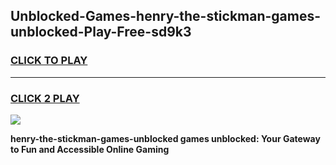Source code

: 
## Unblocked-Games-henry-the-stickman-games-unblocked-Play-Free-sd9k3
<h3>
<a href="https://premium76.site?title=henry-the-stickman-games-unblocked&ref=20M">CLICK TO PLAY</a></h3>
<hr>

<h3>
<a href="https://premium76.site?title=henry-the-stickman-games-unblocked&ref=20M">CLICK 2 PLAY</a>
  
</h3>

<a href="https://premium76.site?title=henry-the-stickman-games-unblocked&ref=19M"><img src="https://clearcache.store/games.png"></a>


**henry-the-stickman-games-unblocked games unblocked: Your Gateway to Fun and Accessible Online Gaming**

# # #

AIM OF THE TASK: Skip the images and set down the rest of the data unchanged.

OUTPUT OF THE EXERCISE:
Source code

: 
## Unblocked-Games-henry-the-stickman-games-unblocked-Play-Free-sd9k3
<h3>
<a href="https://premium76.site?title=henry-the-stickman-games-unblocked&ref=20M">CLICK TO PLAY</a></h3>
<hr>

<h3>
<a href="https://premium76.site?title=henry-the-stickman-games-unblocked&ref=20M">CLICK 2 PLAY</a>
  
</h3>

<a href="https://premium76.site?title=henry-the-stickman-games-unblocked&ref=19M"><img src="https://clearcache.store/games.png"></a>


**henry-the-stickman-games-unblocked games unblocked: Your Gateway to Fun and Accessible Online Gaming**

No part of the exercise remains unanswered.